:: Passage ::
Seventeen lamas burst into a chapel in Gandan monastery in March and tore down two clay statues of protective deities, claiming they were "evil spirits". They began fighting with six worshippers, China's official Xinhua news agency reported.
The publication of a story about religious dissent in Tibet is a rare event in Chinese media. But the Beijing government wants to use the incident as a way of criticising the Dalai Lama, the most senior figure in Tibetan Buddhism, whom many Tibetans regard as a god-king.
The Dalai Lama, 70, fled Lhasa, the capital of Tibet, in 1959 after a failed uprising against Chinese rule, nine years after Communist troops entered the remote, Himalayan country.
The Mayor of Lhasa, Norbu Dunzhub, accused the Dalai Lama yesterday of masterminding religious conflict. "It is by no means an isolated and accidental event. At face value, it is an internal affair within a monastery, but on a fundamental level, it was provoked by the Dalai clique whose purpose is to arouse conflict between different sects of Tibetan Buddism, thus sabotaging the unity of Tibet," he said.
Police were mobilised to prevent crowds of Buddhists from going to the monastery. Tibet has more than 1,700 places of worship and 46,000 Buddhist monks.
At issue is a complex matter of doctrine between the Dalai Lama and the much smaller Dorje Shugden stream of his Gelugpa school of Tibetan Buddhism. The row has been going on for four centuries. In the 1970s, the Dalai Lama warned his followers not to worship Shugden, saying it was detrimental to spiritual health and to the cause of the Tibetan people. In 1996, he called on followers to reject the deity, calling it a divisive offshoot of Buddhism. Supporters of Shugden say his ban violates religious freedom.
Mr Norbu said it was the Dalai Lama and his supporters, not the Chinese authorities, who were restricting religious freedom because of his hard line on the deity.

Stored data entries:
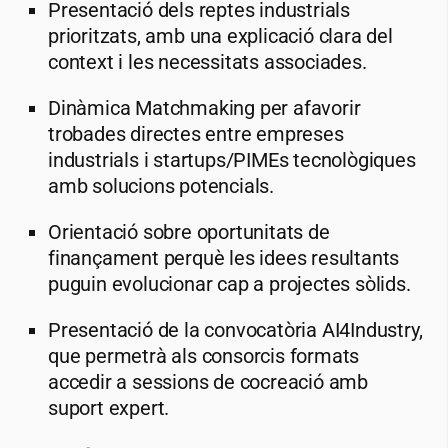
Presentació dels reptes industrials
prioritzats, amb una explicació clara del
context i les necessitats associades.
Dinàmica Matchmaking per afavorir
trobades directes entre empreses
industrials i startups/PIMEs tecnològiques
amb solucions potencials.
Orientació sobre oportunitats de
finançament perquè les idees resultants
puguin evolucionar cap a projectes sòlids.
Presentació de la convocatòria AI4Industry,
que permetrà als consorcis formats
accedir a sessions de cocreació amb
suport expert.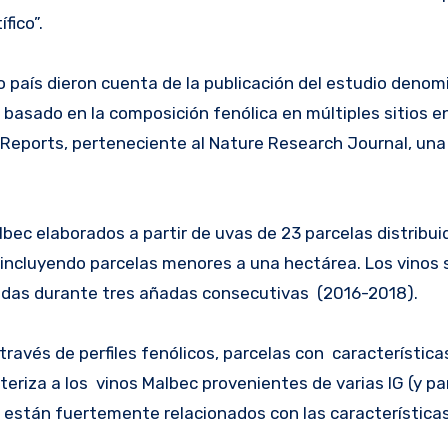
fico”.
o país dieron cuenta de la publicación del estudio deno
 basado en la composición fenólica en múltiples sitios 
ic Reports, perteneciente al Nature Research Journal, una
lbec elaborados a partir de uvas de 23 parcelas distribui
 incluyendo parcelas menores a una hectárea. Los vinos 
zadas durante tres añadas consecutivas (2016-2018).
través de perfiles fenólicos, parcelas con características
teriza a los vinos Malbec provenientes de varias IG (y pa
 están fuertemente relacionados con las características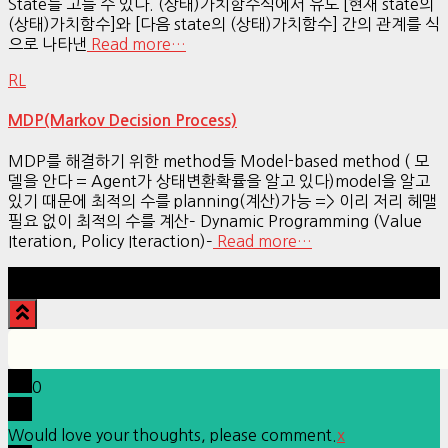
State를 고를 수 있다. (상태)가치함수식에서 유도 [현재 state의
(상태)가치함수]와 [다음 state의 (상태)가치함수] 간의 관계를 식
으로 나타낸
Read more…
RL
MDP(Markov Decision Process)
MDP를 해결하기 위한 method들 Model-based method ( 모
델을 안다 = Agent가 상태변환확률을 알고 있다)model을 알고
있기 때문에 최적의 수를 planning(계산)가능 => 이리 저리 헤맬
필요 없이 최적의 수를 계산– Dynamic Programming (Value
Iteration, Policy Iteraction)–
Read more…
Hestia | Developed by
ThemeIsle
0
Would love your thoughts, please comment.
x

--

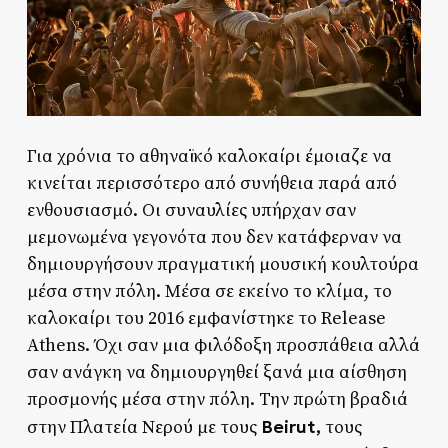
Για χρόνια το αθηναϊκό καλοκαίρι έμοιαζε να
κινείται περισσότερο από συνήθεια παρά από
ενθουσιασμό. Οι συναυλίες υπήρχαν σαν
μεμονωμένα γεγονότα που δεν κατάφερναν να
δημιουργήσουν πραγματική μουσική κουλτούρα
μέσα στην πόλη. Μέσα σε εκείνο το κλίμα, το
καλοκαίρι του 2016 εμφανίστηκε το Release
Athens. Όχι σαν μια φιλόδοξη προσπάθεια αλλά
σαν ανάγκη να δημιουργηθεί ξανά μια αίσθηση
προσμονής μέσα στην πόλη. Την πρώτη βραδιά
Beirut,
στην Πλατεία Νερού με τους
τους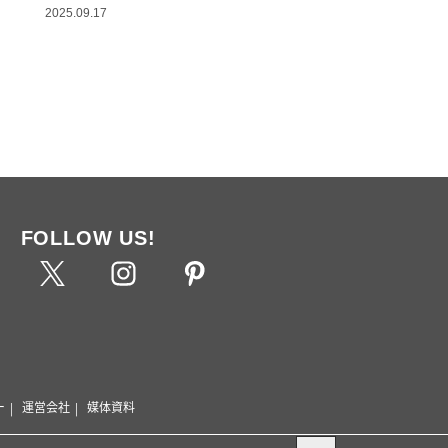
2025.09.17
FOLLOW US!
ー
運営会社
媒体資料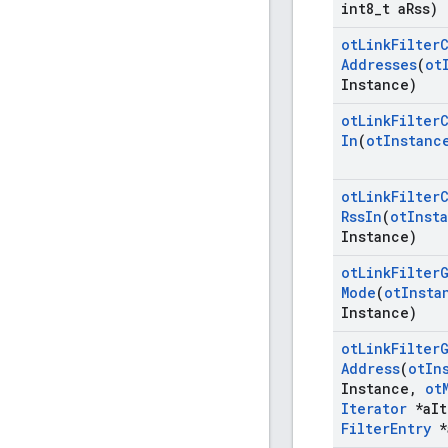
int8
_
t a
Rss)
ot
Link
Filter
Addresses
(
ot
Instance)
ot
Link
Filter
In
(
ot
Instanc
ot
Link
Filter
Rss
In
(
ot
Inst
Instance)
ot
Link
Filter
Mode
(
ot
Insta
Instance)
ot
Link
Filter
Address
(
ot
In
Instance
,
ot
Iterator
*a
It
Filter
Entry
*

:: Exercise aim ::
Reproduce the passage of the news report on the Gandan monastery clash word for word, from "Seventeen lamas burst" up to and including "remote, Himalayan country.".

:: Result for this exercise ::
Seventeen lamas burst into a chapel in Gandan monastery in March and tore down two clay statues of protective deities, claiming they were "evil spirits". They began fighting with six worshippers, China's official Xinhua news agency reported.
The publication of a story about religious dissent in Tibet is a rare event in Chinese media. But the Beijing government wants to use the incident as a way of criticising the Dalai Lama, the most senior figure in Tibetan Buddhism, whom many Tibetans regard as a god-king.
The Dalai Lama, 70, fled Lhasa, the capital of Tibet, in 1959 after a failed uprising against Chinese rule, nine years after Communist troops entered the remote, Himalayan country.